= Excerpted text =

[Start of Attachment]

Greens tie-up left ALP faithful out in cold

TheAustralian

TASMANIA'S great power-sharing experiment succeeded in delivering stable government, but also in taking the ALP to the brink of electoral oblivion.

The arrangement kept Labor in power for another four years, following the election of a hung parliament in March 2010, and produced a remarkable level of co-operation between Labor and the Greens.

Spats have been managed and despite budget cuts, pulp mills and forestry, the Greens controlled their natural urges to prove they can be part of hard and unpopular decisions.

Less than a year ago, Labor Premier Lara Giddings said she would "absolutely" have Greens back in her cabinet.

Even yesterday, after Giddings called Nick McKim and Cassy O'Connor into her office to sack them, there was a remarkable absence of rancour.

"No hard feelings, guys," said O'Connor, in a public farewell to Giddings and her deputy, Bryan Green.

Giddings, too, said she was "proud" of some of the achievements of her Greens ministers, singling out O'Connor's role as Human Services Minister in reducing public housing waiting lists.

So what went so wrong? The problem for Giddings was that she failed to bring Labor's faithful along for the power-sharing ride.

The cross-party meetings may have been going on swimmingly in Hobart's Executive Building, but the vibe never permeated down to the traditional blue-collar Labor voters in unfashionable suburbs and struggling country towns.

[End of Attachment]

= Directive A =
Answer these from the article on Tasmania's Labor-Greens power-sharing:
(i) In what month and year was the hung parliament elected?
(ii) Which two people did Giddings call into her office to sack?
(iii) Which achievement of O'Connor's did Giddings single out?
= Directive B =
List every person named in the article on Tasmania's Labor-Greens power-sharing.
= Directive C =
According to the article on Tasmania's Labor-Greens power-sharing, why did the arrangement go wrong for Giddings?
The listing that follows has no connection to the article on Tasmania's Labor-Greens power-sharing.

= Recorded data =

[Start of Attachment]

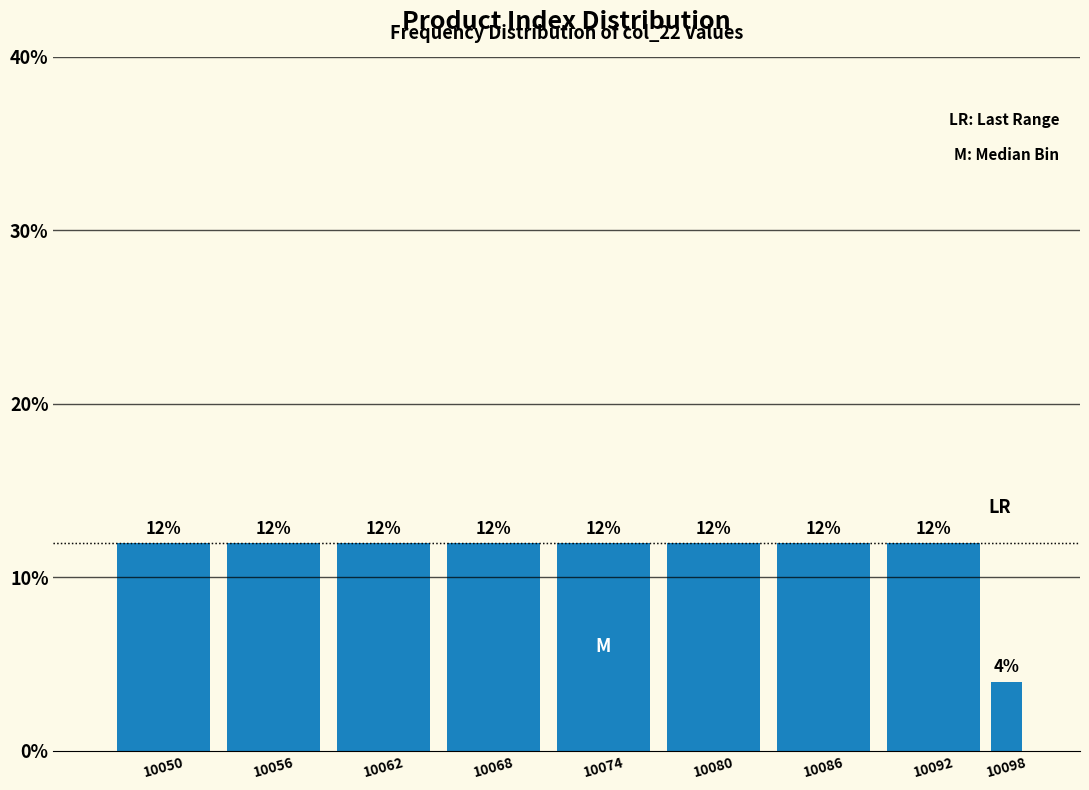

Reading right to left, extract all data points from this chart.

10098=4	10092=12	10086=12	10080=12	10074=12	10068=12	10062=12	10056=12	10050=12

[End of Attachment]

= Answer area A =
(i) March 2010
(ii) Nick McKim and Cassy O'Connor
(iii) Her role as Human Services Minister in reducing public housing waiting lists

= Answer area B =
Lara Giddings, Nick McKim, Cassy O'Connor, Bryan Green

= Answer area C =
Giddings failed to bring Labor's faithful along for the power-sharing ride. The good feeling of the cross-party meetings in Hobart's Executive Building never reached traditional blue-collar Labor voters in unfashionable suburbs and struggling country towns.